(1.) The appellant herein is a Company registered under the Indian Companies Act. In the year 1988, the appellant herein entered into an agreement with respondent No. 2, wherein it was, inter a/fa, agreed that the appellant shall maintain the community viewing sets in the seven States of North Eastern region, i. e. Assam, Meghalaya, Arunachal Pradesh, nagaland, Manipur, Mizoram and Tripura. The agreement was for maintenance of 5000 VHP and DR sets for a period of five years. As per the contract, it is alleged that the respondent agreed to pay Rs. 66,20,040/- annually, which was payable to the appellant at the beginning of each calendar year and also to raise infrastructure. The appellant alleges that they have performed the work on their part, but the respondent did not pay to the appellant for the work done by them. It is under such circumstances, the dispute was referred to the Arbitrator for resolution. The Arbitrator gave an award dated 18th June, 1990. The appellant filed the said Award before the High Court of delhi on its original side, for being made Rule of the Court. Simultaneously, the respondent preferred an appeal before the Secretary to the government, Ministry of Broadcasting and Information. The Secretary, ministry of Broadcasting and Information set aside the Award , and remitted the same to the Arbitrator for fresh resolution. After the aforesaid order was passed by the Appellate Authority, the High Court on its original side rejected the application of the appellant for making the Award as Rule of the court on the ground that the Award itself has been set aside. The appeal preferred before the Division Bench against the judgment of the learned Single Judge was also dismissed. It is against the said judgment, the appellant is in appeal before us by way of special leave petition.

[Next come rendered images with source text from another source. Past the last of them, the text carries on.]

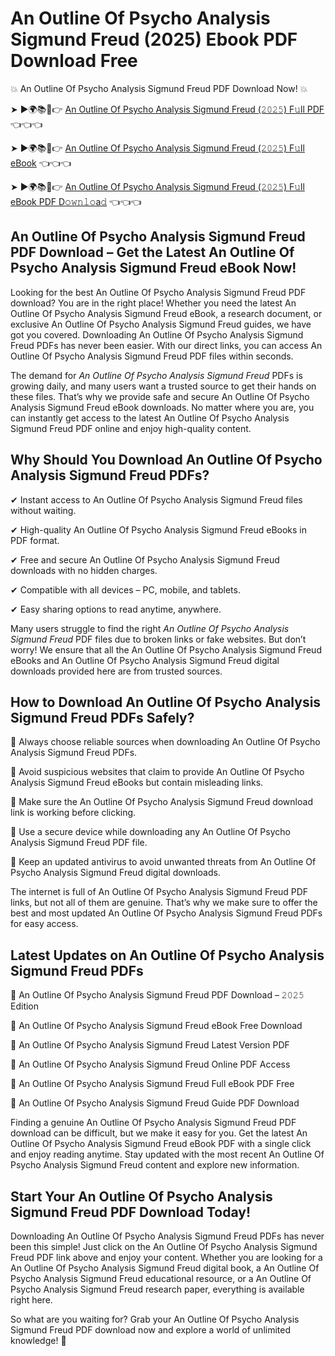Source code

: # An Outline Of Psycho Analysis Sigmund Freud (2025) Ebook PDF Download Free

💥 An Outline Of Psycho Analysis Sigmund Freud PDF Download Now! 💥

➤ ►🌍📚📱👉 [An Outline Of Psycho Analysis Sigmund Freud (𝟸𝟶𝟸𝟻) F𝚞ll PDF](https://getpdf.xyz/an-outline-of-psycho-analysis-sigmund-freud) 👈👈👈


➤ ►🌍📚📱👉 [An Outline Of Psycho Analysis Sigmund Freud (𝟸𝟶𝟸𝟻) F𝚞ll eBook](https://getpdf.xyz/an-outline-of-psycho-analysis-sigmund-freud) 👈👈👈


➤ ►🌍📚📱👉 [An Outline Of Psycho Analysis Sigmund Freud (𝟸𝟶𝟸𝟻) F𝚞ll eBook PDF D𝚘𝚠𝚗𝚕𝚘a𝚍](https://getpdf.xyz/an-outline-of-psycho-analysis-sigmund-freud) 👈👈👈


## An Outline Of Psycho Analysis Sigmund Freud PDF Download – Get the Latest An Outline Of Psycho Analysis Sigmund Freud eBook Now!

Looking for the best An Outline Of Psycho Analysis Sigmund Freud PDF download? You are in the right place! Whether you need the latest An Outline Of Psycho Analysis Sigmund Freud eBook, a research document, or exclusive An Outline Of Psycho Analysis Sigmund Freud guides, we have got you covered. Downloading An Outline Of Psycho Analysis Sigmund Freud PDFs has never been easier. With our direct links, you can access An Outline Of Psycho Analysis Sigmund Freud PDF files within seconds.

The demand for *An Outline Of Psycho Analysis Sigmund Freud* PDFs is growing daily, and many users want a trusted source to get their hands on these files. That’s why we provide safe and secure An Outline Of Psycho Analysis Sigmund Freud eBook downloads. No matter where you are, you can instantly get access to the latest An Outline Of Psycho Analysis Sigmund Freud PDF online and enjoy high-quality content.

## Why Should You Download An Outline Of Psycho Analysis Sigmund Freud PDFs?

✔ Instant access to An Outline Of Psycho Analysis Sigmund Freud files without waiting.

✔ High-quality An Outline Of Psycho Analysis Sigmund Freud eBooks in PDF format.

✔ Free and secure An Outline Of Psycho Analysis Sigmund Freud downloads with no hidden charges.

✔ Compatible with all devices – PC, mobile, and tablets.

✔ Easy sharing options to read anytime, anywhere.

Many users struggle to find the right *An Outline Of Psycho Analysis Sigmund Freud* PDF files due to broken links or fake websites. But don’t worry! We ensure that all the An Outline Of Psycho Analysis Sigmund Freud eBooks and An Outline Of Psycho Analysis Sigmund Freud digital downloads provided here are from trusted sources.

## How to Download An Outline Of Psycho Analysis Sigmund Freud PDFs Safely?

📌 Always choose reliable sources when downloading An Outline Of Psycho Analysis Sigmund Freud PDFs.

📌 Avoid suspicious websites that claim to provide An Outline Of Psycho Analysis Sigmund Freud eBooks but contain misleading links.

📌 Make sure the An Outline Of Psycho Analysis Sigmund Freud download link is working before clicking.

📌 Use a secure device while downloading any An Outline Of Psycho Analysis Sigmund Freud PDF file.

📌 Keep an updated antivirus to avoid unwanted threats from An Outline Of Psycho Analysis Sigmund Freud digital downloads.

The internet is full of An Outline Of Psycho Analysis Sigmund Freud PDF links, but not all of them are genuine. That’s why we make sure to offer the best and most updated An Outline Of Psycho Analysis Sigmund Freud PDFs for easy access.

## Latest Updates on An Outline Of Psycho Analysis Sigmund Freud PDFs

🔹 An Outline Of Psycho Analysis Sigmund Freud PDF Download – 𝟸𝟶𝟸𝟻 Edition

🔹 An Outline Of Psycho Analysis Sigmund Freud eBook Free Download

🔹 An Outline Of Psycho Analysis Sigmund Freud Latest Version PDF

🔹 An Outline Of Psycho Analysis Sigmund Freud Online PDF Access

🔹 An Outline Of Psycho Analysis Sigmund Freud Full eBook PDF Free

🔹 An Outline Of Psycho Analysis Sigmund Freud Guide PDF Download

Finding a genuine An Outline Of Psycho Analysis Sigmund Freud PDF download can be difficult, but we make it easy for you. Get the latest An Outline Of Psycho Analysis Sigmund Freud eBook PDF with a single click and enjoy reading anytime. Stay updated with the most recent An Outline Of Psycho Analysis Sigmund Freud content and explore new information.

## Start Your An Outline Of Psycho Analysis Sigmund Freud PDF Download Today!

Downloading An Outline Of Psycho Analysis Sigmund Freud PDFs has never been this simple! Just click on the An Outline Of Psycho Analysis Sigmund Freud PDF link above and enjoy your content. Whether you are looking for a An Outline Of Psycho Analysis Sigmund Freud digital book, a An Outline Of Psycho Analysis Sigmund Freud educational resource, or a An Outline Of Psycho Analysis Sigmund Freud research paper, everything is available right here.

So what are you waiting for? Grab your An Outline Of Psycho Analysis Sigmund Freud PDF download now and explore a world of unlimited knowledge! 🚀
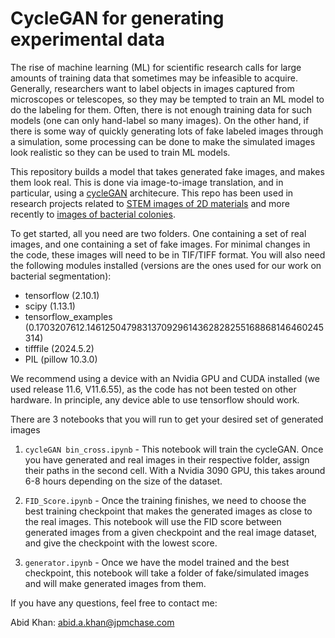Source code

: # CycleGAN for generating experimental data

The rise of machine learning (ML) for scientific research calls for large amounts of training data that sometimes may be infeasible to acquire. Generally, researchers want to label objects in images captured from microscopes or telescopes, so they may be tempted to train an ML model to do the labeling for them. Often, there is not enough training data for such models (one can only hand-label so many images). On the other hand, if there is some way of quickly generating lots of fake labeled images through a simulation, some processing can be done to make the simulated images look realistic so they can be used to train ML models. 

This repository builds a model that takes generated fake images, and makes them look real. This is done via image-to-image translation, and in particular, using a [cycleGAN](https://arxiv.org/abs/1703.10593) architecure. This repo has been used in research projects related to [STEM images of 2D materials](https://www.nature.com/articles/s41524-023-01042-3) and more recently to [images of bacterial colonies](https://arxiv.org/abs/2405.12407).

To get started, all you need are two folders. One containing a set of real images, and one containing a set of fake images. For minimal changes in the code, these images will need to be in TIF/TIFF format. You will also need the following modules installed (versions are the ones used for our work on bacterial segmentation):

* tensorflow (2.10.1)
* scipy (1.13.1)
* tensorflow_examples (0.1703207612.1461250479831370929614362828255168868146460245314)
* tifffile (2024.5.2)
* PIL (pillow 10.3.0)

We recommend using a device with an Nvidia GPU and CUDA installed (we used release 11.6, V11.6.55), as the code has not been tested on other hardware. In principle, any device able to use tensorflow should work.

There are 3 notebooks that you will run to get your desired set of generated images

1. `cycleGAN bin_cross.ipynb` - This notebook will train the cycleGAN. Once you have generated and real images in their respective folder, assign their paths in the second cell. With a Nvidia 3090 GPU, this takes around 6-8 hours depending on the size of the dataset. 
  
2. `FID_Score.ipynb` - Once the training finishes, we need to choose the best training checkpoint that makes the generated images as close to the real images. This notebook will use the FID score between generated images from a given checkpoint and the real image dataset, and give the checkpoint with the lowest score.

3. `generator.ipynb` - Once we have the model trained and the best checkpoint, this notebook will take a folder of fake/simulated images and will make generated images from them.

If you have any questions, feel free to contact me:


Abid Khan: abid.a.khan@jpmchase.com
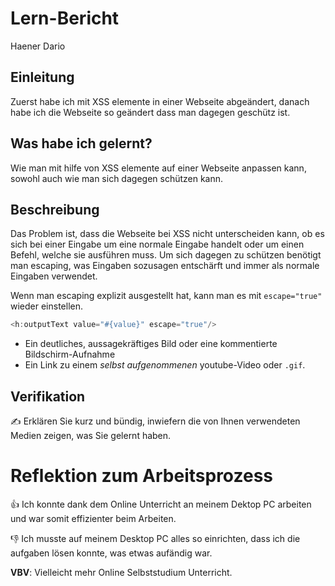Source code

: # Lern-Bericht
Haener Dario

## Einleitung

Zuerst habe ich mit XSS elemente in einer Webseite abgeändert, danach habe ich die Webseite so geändert dass man dagegen geschütz ist.

## Was habe ich gelernt?

Wie man mit hilfe von XSS elemente auf einer Webseite anpassen kann, sowohl auch wie man sich dagegen schützen kann.

## Beschreibung

Das Problem ist, dass die Webseite bei XSS nicht unterscheiden kann, ob es sich bei einer Eingabe um eine normale Eingabe handelt oder um einen Befehl, welche sie ausführen muss. Um sich dagegen zu schützen benötigt man escaping, was Eingaben sozusagen entschärft und immer als normale Eingaben verwendet.

Wenn man escaping explizit ausgestellt hat, kann man es mit `escape="true"` wieder einstellen.
```Java
<h:outputText value="#{value}" escape="true"/>
```

* Ein deutliches, aussagekräftiges Bild oder eine kommentierte Bildschirm-Aufnahme
* Ein Link zu einem *selbst aufgenommenen* youtube-Video oder `.gif`.

## Verifikation

✍️ Erklären Sie kurz und bündig, inwiefern die von Ihnen verwendeten Medien zeigen, was Sie gelernt haben.

# Reflektion zum Arbeitsprozess

👍 Ich konnte dank dem Online Unterricht an meinem Dektop PC arbeiten und war somit effizienter beim Arbeiten. 

👎 Ich musste auf meinem Desktop PC alles so einrichten, dass ich die aufgaben lösen konnte, was etwas aufändig war.

**VBV**: Vielleicht mehr Online Selbststudium Unterricht.
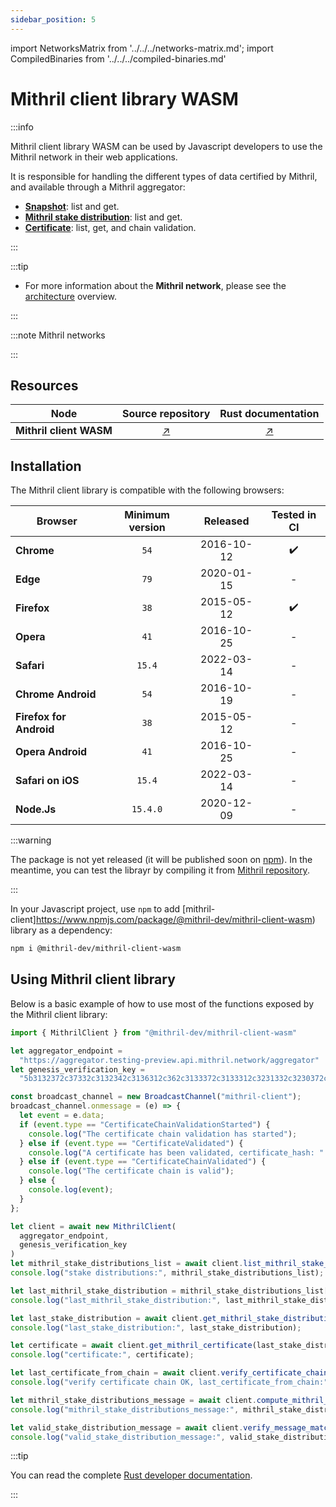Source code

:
```yaml
---
sidebar_position: 5
---
```


import NetworksMatrix from '../../../networks-matrix.md';
import CompiledBinaries from '../../../compiled-binaries.md'

# Mithril client library WASM

:::info

Mithril client library WASM can be used by Javascript developers to use the Mithril network in their web applications.

It is responsible for handling the different types of data certified by Mithril, and available through a Mithril aggregator:
- [**Snapshot**](../../../glossary.md#snapshot): list and get.
- [**Mithril stake distribution**](../../../glossary.md#stake-distribution): list and get.
- [**Certificate**](../../../glossary.md#certificate): list, get, and chain validation.

:::

:::tip

* For more information about the **Mithril network**, please see the [architecture](../../../mithril/mithril-network/architecture.md) overview.

:::

:::note Mithril networks

<NetworksMatrix />

:::

## Resources

| Node | Source repository | Rust documentation |
|:-:|:-----------------:|:------------------:|
**Mithril client WASM** | [:arrow_upper_right:](https://github.com/input-output-hk/mithril/tree/main/mithril-client-wasm) | [:arrow_upper_right:](https://mithril.network/rust-doc/mithril_client_wasm/index.html) |


## Installation

The Mithril client library is compatible with the following browsers:

| Browser | Minimum version | Released | Tested in CI |
| --- |:---:|:---:|:---:|
| **Chrome** | `54` | 2016-10-12 | :heavy_check_mark: |
| **Edge** | `79` | 2020-01-15 | - |
| **Firefox** | `38` | 2015-05-12 | :heavy_check_mark: |
| **Opera** | `41` | 2016-10-25 | - |
| **Safari** | `15.4` | 2022-03-14 | - |
| **Chrome Android** | `54` | 2016-10-19 | - |
| **Firefox for Android** | `38` | 2015-05-12 | - |
| **Opera Android** | `41` | 2016-10-25 | - |
| **Safari on iOS** | `15.4` | 2022-03-14 | - |
| **Node.Js** | `15.4.0` | 2020-12-09 | - |


:::warning

The package is not yet released (it will be published soon on [npm](https://www.npmjs.com/)). In the meantime, you can test the librayr by compiling it from [Mithril repository](https://github.com/input-output-hk/mithril/tree/main/mithril-client-wasm).

:::

In your Javascript project, use `npm` to add [mithril-client]https://www.npmjs.com/package/@mithril-dev/mithril-client-wasm) library as a dependency:

```bash
npm i @mithril-dev/mithril-client-wasm
```

## Using Mithril client library

Below is a basic example of how to use most of the functions exposed by the Mithril client library:

```js
import { MithrilClient } from "@mithril-dev/mithril-client-wasm"

let aggregator_endpoint =
  "https://aggregator.testing-preview.api.mithril.network/aggregator"
let genesis_verification_key =
  "5b3132372c37332c3132342c3136312c362c3133372c3133312c3231332c3230372c3131372c3139382c38352c3137362c3139392c3136322c3234312c36382c3132332c3131392c3134352c31332c3233322c3234332c34392c3232392c322c3234392c3230352c3230352c33392c3233352c34345d"

const broadcast_channel = new BroadcastChannel("mithril-client");
broadcast_channel.onmessage = (e) => {
  let event = e.data;
  if (event.type == "CertificateChainValidationStarted") {
    console.log("The certificate chain validation has started");
  } else if (event.type == "CertificateValidated") {
    console.log("A certificate has been validated, certificate_hash: " + event.payload.certificate_hash);
  } else if (event.type == "CertificateChainValidated") {
    console.log("The certificate chain is valid");
  } else {
    console.log(event);
  }
};

let client = await new MithrilClient(
  aggregator_endpoint,
  genesis_verification_key
)
let mithril_stake_distributions_list = await client.list_mithril_stake_distributions();
console.log("stake distributions:", mithril_stake_distributions_list);

let last_mithril_stake_distribution = mithril_stake_distributions_list[0];
console.log("last_mithril_stake_distribution:", last_mithril_stake_distribution);

let last_stake_distribution = await client.get_mithril_stake_distribution(last_mithril_stake_distribution.hash);
console.log("last_stake_distribution:", last_stake_distribution);

let certificate = await client.get_mithril_certificate(last_stake_distribution.certificate_hash);
console.log("certificate:", certificate);

let last_certificate_from_chain = await client.verify_certificate_chain(certificate.hash);
console.log("verify certificate chain OK, last_certificate_from_chain:", last_certificate_from_chain);

let mithril_stake_distributions_message = await client.compute_mithril_stake_distribution_message(last_stake_distribution);
console.log("mithril_stake_distributions_message:", mithril_stake_distributions_message);

let valid_stake_distribution_message = await client.verify_message_match_certificate(mithril_stake_distributions_message, last_certificate_from_chain);
console.log("valid_stake_distribution_message:", valid_stake_distribution_message);
```

:::tip

You can read the complete [Rust developer documentation](https://mithril.network/rust-doc/mithril_client_wasm/index.html).

:::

(2.) Learned counsel appearing for the appellant would submit that the High Court went wrong in passing the impugned judgment insofar as it failed to take into consideration that if the order of the Appellate Authority was without jurisdiction, the same being a nullity, the award could be made a Rule of the Court. The learned counsel would contend that even if the jurisdiction of the appellate forum is not challenged, as no power was conferred upon it to remit the Award to the Arbitrator purported to be In terms of Section 16 of the Indian Arbitration Act, 1940, such order would be without jurisdiction.
(3.) We find no merit in this submission. The order of the Appellate Authority could not have been challenged collaterally in the proceedings pending before the High Court. It was obligatory on the appellant herein to question the validity or otherwise of the order of theappellate Authority before an appropriate forum by filing an appropriate application in this behalf. As the Award had been set aside, in our opinion, the learned Single Judge and consequently, the Division Bench of the High court were correct in holding that the prayer for making the Award a Rule of Court could not be granted. Under such circumstances, we do not find any error in the judgment under challenge. However, since the Award has already been remitted to the Arbitrator, we direct the Arbitrator to make a fresh Award within a period of six months from the date of service of the certified copy of this order upon him, if not already made.